### Author Topic: An ODE  (Read 1539 times)

#### Jingxuan Zhang

• Elder Member
•     • Posts: 106
• Karma: 20 ##### An ODE
« on: March 20, 2018, 08:24:05 AM »
I am referring to Q2.3 on
http://www.math.toronto.edu/courses/apm346h1/20181/PDE-textbook/Chapter8/S8.P.html

So how do I actually solve
$$\sin^2\phi \Phi''+\sin\phi\cos\phi \Phi' -(l(l+1)\sin^2\phi-m^2)\Phi=0$$
which, suppose it's correctly derived, has cost me an entire afternoon? I remember I certain remark
in lecture that there should be constrain on $m$ and some thing like $(x+iy)^m$, but that part of my note
is very much blurred.

I heuristically plugged in $\sin,\cos,\sin^2,\cos^2,\sin\cos$ but there does not seem to be a good cancellation.

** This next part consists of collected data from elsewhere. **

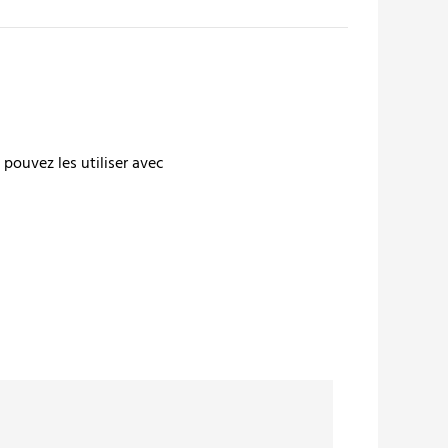
pouvez les utiliser avec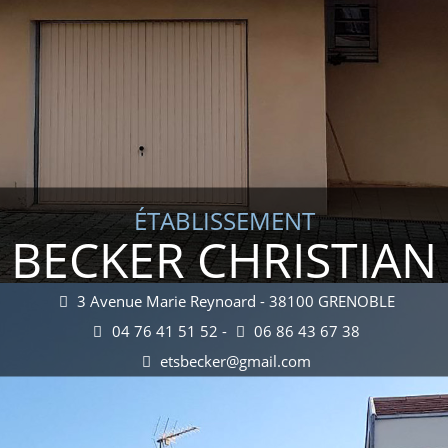
ÉTABLISSEMENT
BECKER CHRISTIAN
3 Avenue Marie Reynoard - 38100 GRENOBLE
04 76 41 51 52 -
06 86 43 67 38
etsbecker@gmail.com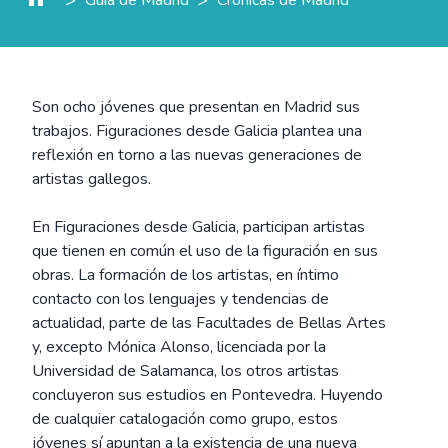
Son ocho jóvenes que presentan en Madrid sus
trabajos. Figuraciones desde Galicia plantea una
reflexión en torno a las nuevas generaciones de
artistas gallegos.
En Figuraciones desde Galicia, participan artistas
que tienen en común el uso de la figuración en sus
obras. La formación de los artistas, en íntimo
contacto con los lenguajes y tendencias de
actualidad, parte de las Facultades de Bellas Artes
y, excepto Mónica Alonso, licenciada por la
Universidad de Salamanca, los otros artistas
concluyeron sus estudios en Pontevedra. Huyendo
de cualquier catalogación como grupo, estos
jóvenes sí apuntan a la existencia de una nueva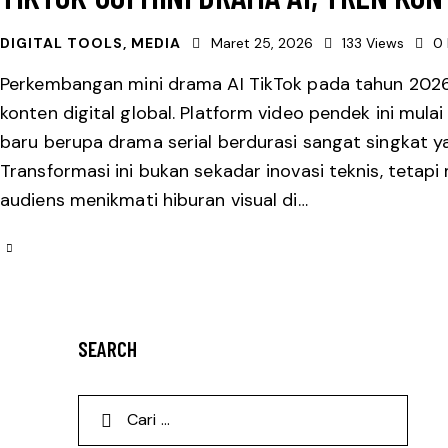
DIGITAL TOOLS
,
MEDIA
Maret 25, 2026
133
Views
0
Perkembangan mini drama AI TikTok pada tahun 2026
konten digital global. Platform video pendek ini mul
baru berupa drama serial berdurasi sangat singkat y
Transformasi ini bukan sekadar inovasi teknis, teta
audiens menikmati hiburan visual di…
SEARCH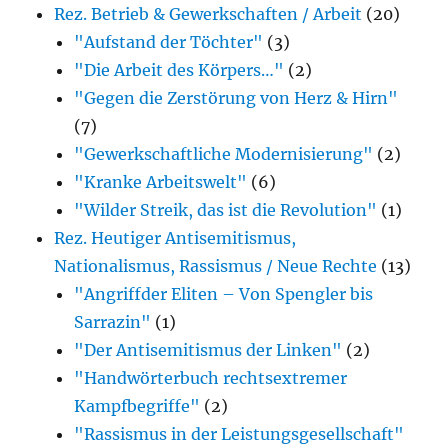
Rez. Betrieb & Gewerkschaften / Arbeit
(20)
erwähnten
"Aufstand der Töchter"
(3)
Bücher)
"Die Arbeit des Körpers…"
(2)
"Gegen die Zerstörung von Herz & Hirn"
(7)
"Gewerkschaftliche Modernisierung"
(2)
"Kranke Arbeitswelt"
(6)
"Wilder Streik, das ist die Revolution"
(1)
Rez. Heutiger Antisemitismus,
Nationalismus, Rassismus / Neue Rechte
(13)
"Angriffder Eliten – Von Spengler bis
Sarrazin"
(1)
"Der Antisemitismus der Linken"
(2)
"Handwörterbuch rechtsextremer
Kampfbegriffe"
(2)
"Rassismus in der Leistungsgesellschaft"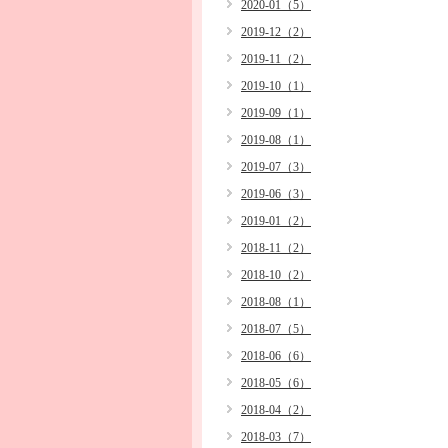
2020-01（5）
2019-12（2）
2019-11（2）
2019-10（1）
2019-09（1）
2019-08（1）
2019-07（3）
2019-06（3）
2019-01（2）
2018-11（2）
2018-10（2）
2018-08（1）
2018-07（5）
2018-06（6）
2018-05（6）
2018-04（2）
2018-03（7）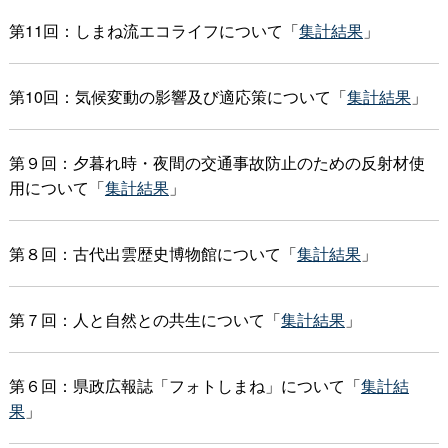
第11回：しまね流エコライフについて「
集計結果
」
第10回：気候変動の影響及び適応策について「
集計結果
」
第９回：夕暮れ時・夜間の交通事故防止のための反射材使
用について「
集計結果
」
第８回：古代出雲歴史博物館について「
集計結果
」
第７回：人と自然との共生について「
集計結果
」
第６回：県政広報誌「フォトしまね」について「
集計結
果
」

« Last Edit: March 27, 2018, 07:56:32 PM by Jingxuan Zhang »

#### Victor Ivrii ##### Re: An ODE
« Reply #1 on: March 20, 2018, 08:49:19 AM »
$|m|\le l$ and both are integers

#### Jingxuan Zhang

• Elder Member
•     • Posts: 106
• Karma: 20 ##### Re: An ODE
« Reply #2 on: March 20, 2018, 01:12:50 PM »
But what then is meant by $(x+iy)^m$? are these the solutions? apparently it doesn't seem to be.

#### Victor Ivrii ##### Re: An ODE
« Reply #3 on: March 20, 2018, 01:34:59 PM »
In case of 2 variables $(x\pm iy)^{|m|}$ are solutions (harmonic functions)

#### Jingxuan Zhang

• Elder Member
•     • Posts: 106
• Karma: 20 ##### Re: An ODE
« Reply #4 on: March 21, 2018, 08:28:35 AM »
But in the hint you say the solution should be in the form of trig polyn? and the ODE should have one variable? how am I supposed to interpret this $(x\pm iy)^{|m|}$?

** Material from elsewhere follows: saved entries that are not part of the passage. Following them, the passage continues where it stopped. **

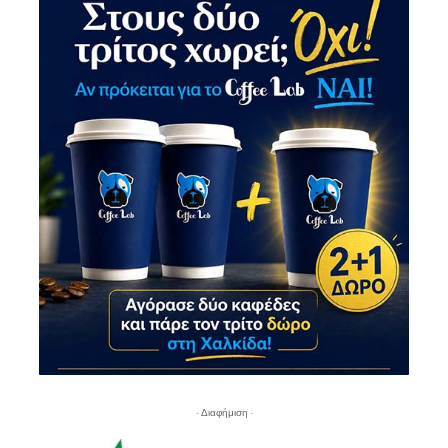
- Διαφήμιση -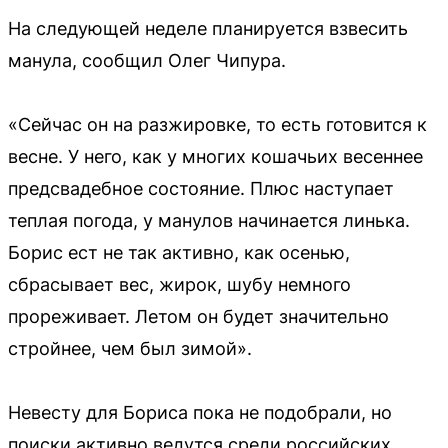
На следующей неделе планируется взвесить
манула, сообщил Олег Чипура.
«Сейчас он на разжировке, то есть готовится к
весне. У него, как у многих кошачьих весеннее
предсвадебное состояние. Плюс наступает
теплая погода, у манулов начинается линька.
Борис ест не так активно, как осенью,
сбрасывает вес, жирок, шубу немного
прореживает. Летом он будет значительно
стройнее, чем был зимой».
Невесту для Бориса пока не подобрали, но
поиски активно ведутся среди российских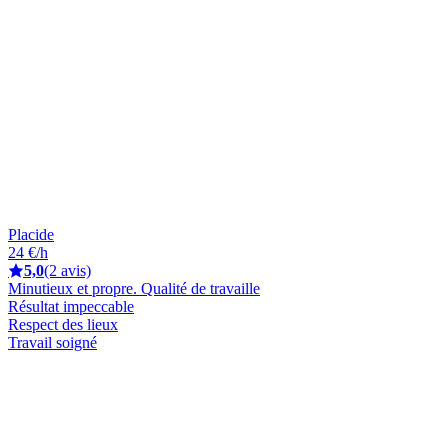
Placide
24 €/h
5,0
(2 avis)
Minutieux et propre. Qualité de travaille
Résultat impeccable
Respect des lieux
Travail soigné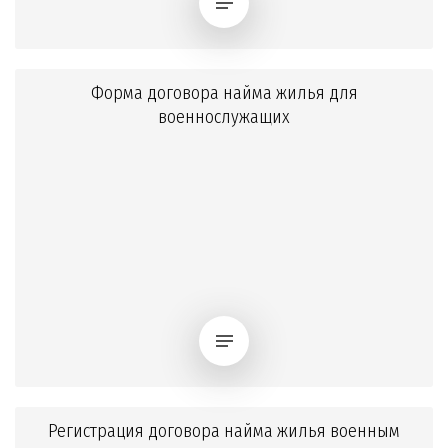
Форма договора найма жилья для
военнослужащих
Регистрация договора найма жилья военным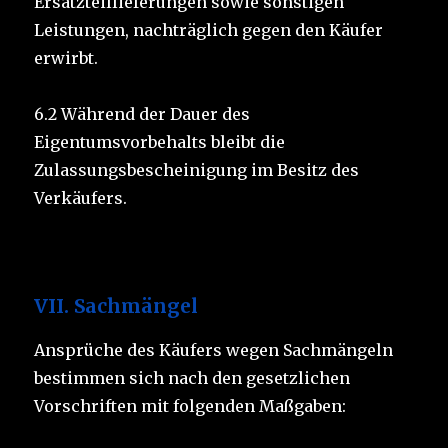
Ersatzteillieferungen sowie sonstigen
Leistungen, nachträglich gegen den Käufer
erwirbt.
6.2 Während der Dauer des
Eigentumsvorbehalts bleibt die
Zulassungsbescheinigung im Besitz des
Verkäufers.
VII. Sachmängel
Ansprüche des Käufers wegen Sachmängeln
bestimmen sich nach den gesetzlichen
Vorschriften mit folgenden Maßgaben: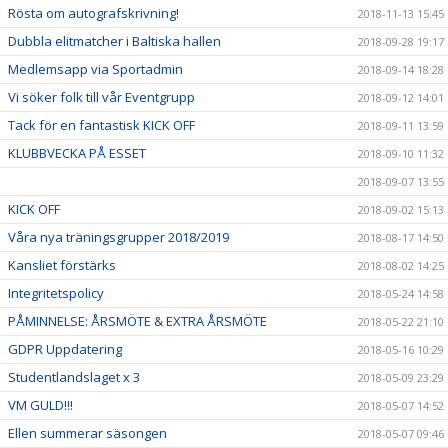
Rösta om autografskrivning!
2018-11-13 15:45
Dubbla elitmatcher i Baltiska hallen
2018-09-28 19:17
Medlemsapp via Sportadmin
2018-09-14 18:28
Vi söker folk till vår Eventgrupp
2018-09-12 14:01
Tack för en fantastisk KICK OFF
2018-09-11 13:59
KLUBBVECKA PÅ ESSET
2018-09-10 11:32
2018-09-07 13:55
KICK OFF
2018-09-02 15:13
Våra nya träningsgrupper 2018/2019
2018-08-17 14:50
Kansliet förstärks
2018-08-02 14:25
Integritetspolicy
2018-05-24 14:58
PÅMINNELSE: ÅRSMÖTE & EXTRA ÅRSMÖTE
2018-05-22 21:10
GDPR Uppdatering
2018-05-16 10:29
Studentlandslaget x 3
2018-05-09 23:29
VM GULD!!!
2018-05-07 14:52
Ellen summerar säsongen
2018-05-07 09:46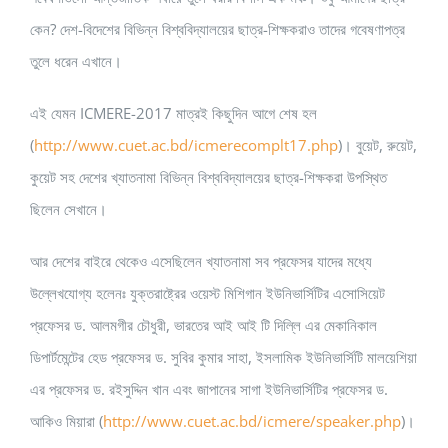
কেন? দেশ-বিদেশের বিভিন্ন বিশ্ববিদ্যালয়ের ছাত্র-শিক্ষকরাও তাদের গবেষণাপত্র
তুলে ধরেন এখানে।
এই যেমন ICMERE-2017 মাত্রই কিছুদিন আগে শেষ হল
(
http://www.cuet.ac.bd/icmerecomplt17.php
)। বুয়েট, রুয়েট,
কুয়েট সহ দেশের খ্যাতনামা বিভিন্ন বিশ্ববিদ্যালয়ের ছাত্র-শিক্ষকরা উপস্থিত
ছিলেন সেখানে।
আর দেশের বাইরে থেকেও এসেছিলেন খ্যাতনামা সব প্রফেসর যাদের মধ্যে
উল্লেখযোগ্য হলেনঃ যুক্তরাষ্ট্রের ওয়েস্ট মিশিগান ইউনিভার্সিটির এসোসিয়েট
প্রফেসর ড. আলমগীর চৌধুরী, ভারতের আই আই টি দিল্লি এর মেকানিকাল
ডিপার্টমেন্টের হেড প্রফেসর ড. সুবির কুমার সাহা, ইসলামিক ইউনিভার্সিটি মালয়েশিয়া
এর প্রফেসর ড. রইসুদ্দিন খান এবং জাপানের সাগা ইউনিভার্সিটির প্রফেসর ড.
আকিও মিয়ারা (
http://www.cuet.ac.bd/icmere/speaker.php
)।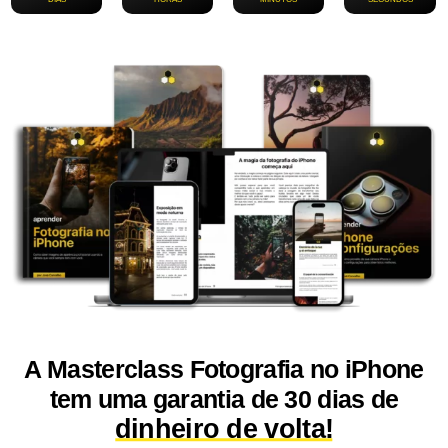
A Masterclass Fotografia no iPhone
tem uma garantia de 30 dias de
dinheiro de volta!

#### Victor Ivrii ##### Re: An ODE
« Reply #5 on: March 21, 2018, 10:55:58 AM »
We are talking about different things, $(x\pm yi)^{|m|}$ is a homogeneous harmonic polynomial of two variables.

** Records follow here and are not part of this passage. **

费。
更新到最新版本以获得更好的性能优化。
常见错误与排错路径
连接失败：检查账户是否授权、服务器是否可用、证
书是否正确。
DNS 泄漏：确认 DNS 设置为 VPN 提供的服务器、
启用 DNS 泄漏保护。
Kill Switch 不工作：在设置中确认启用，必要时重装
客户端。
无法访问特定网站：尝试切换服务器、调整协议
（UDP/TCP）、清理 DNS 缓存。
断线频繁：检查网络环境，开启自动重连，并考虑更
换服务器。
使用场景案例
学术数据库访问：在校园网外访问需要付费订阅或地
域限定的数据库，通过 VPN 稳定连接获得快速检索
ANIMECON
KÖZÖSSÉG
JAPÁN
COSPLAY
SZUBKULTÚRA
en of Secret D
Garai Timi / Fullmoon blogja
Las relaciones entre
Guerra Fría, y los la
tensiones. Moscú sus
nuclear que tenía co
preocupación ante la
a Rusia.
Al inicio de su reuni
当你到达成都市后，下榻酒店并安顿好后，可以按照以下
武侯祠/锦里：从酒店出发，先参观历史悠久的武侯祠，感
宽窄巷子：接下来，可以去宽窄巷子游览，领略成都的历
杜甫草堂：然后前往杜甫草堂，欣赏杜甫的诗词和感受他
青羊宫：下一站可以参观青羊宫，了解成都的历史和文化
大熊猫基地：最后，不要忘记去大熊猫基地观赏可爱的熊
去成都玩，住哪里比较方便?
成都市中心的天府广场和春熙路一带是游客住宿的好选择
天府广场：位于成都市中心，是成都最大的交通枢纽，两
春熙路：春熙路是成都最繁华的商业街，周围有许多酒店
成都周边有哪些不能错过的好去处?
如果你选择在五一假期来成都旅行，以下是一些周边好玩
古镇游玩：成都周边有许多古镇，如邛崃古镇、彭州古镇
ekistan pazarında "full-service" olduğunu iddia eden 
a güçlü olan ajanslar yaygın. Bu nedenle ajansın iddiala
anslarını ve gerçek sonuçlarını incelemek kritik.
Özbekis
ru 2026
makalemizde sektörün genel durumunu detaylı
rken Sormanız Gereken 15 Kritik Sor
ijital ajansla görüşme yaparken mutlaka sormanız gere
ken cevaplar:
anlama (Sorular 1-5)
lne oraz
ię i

Let me give you example. Consider harmonic polynomial of order $3$, containing $z^3$ (there is only one of them, the rest differ by polynomials, which do not contain $z^3$). First of all find it: We need only $z^1$ (as we separate odd and even with respect to $z$; $zxy$ is harmonic by its own, so we take $z^3- az(x^2+y^2)$ for symmetry. Obviously, this is harmonic if $a=\frac{3}{4}$. So, consider
$$z^3-\frac{3}{4}z(x^2+y^2).$$
Plugging $z=\rho\cos(\phi)$, $x=\rho\sin(\phi)\cos(\theta)$, $y=\rho\sin(\phi)\sin(\theta)$ we get
$$\rho^3\Bigl(\cos^3(\phi) -\frac{3}{4}\cos(\phi)\sin^2(\phi)\Bigr)=\rho^3\Bigl(\frac{7}{4}\cos^3(\phi)-\frac{3}{4}\Bigr).$$
Here $m=0$, obviously.

Consider harmonic polynomial of order $3$, containing $z^2$. Well it must contain $z^2x$ or $z^2y$, or,  better $z^2(x\pm iy)$. This is not harmonic polynomial, to make it correct to $z^2(x\pm yi) + a(x^2+y^2)(x\pm yi)$. Obviously, this is harmonic if $a=\frac{1}{2}$.
$$\bigl(z^2-\frac{1}{2}(x^2+y^2)\bigr)(x\pm yi) = \rho^3 \bigl(\cos^2(\phi)-\frac{1}[2}\sin^2(\phi)\bigl)\sin(\phi) e^{\pm i\theta}.$$
Here $m=\pm 1$.

To get to $m=\pm 2$ consider this way $z(x\pm yi)^2$. $m=\pm 3$ consider this way $(x\pm yi)^3$. All four are harmonic without corrections.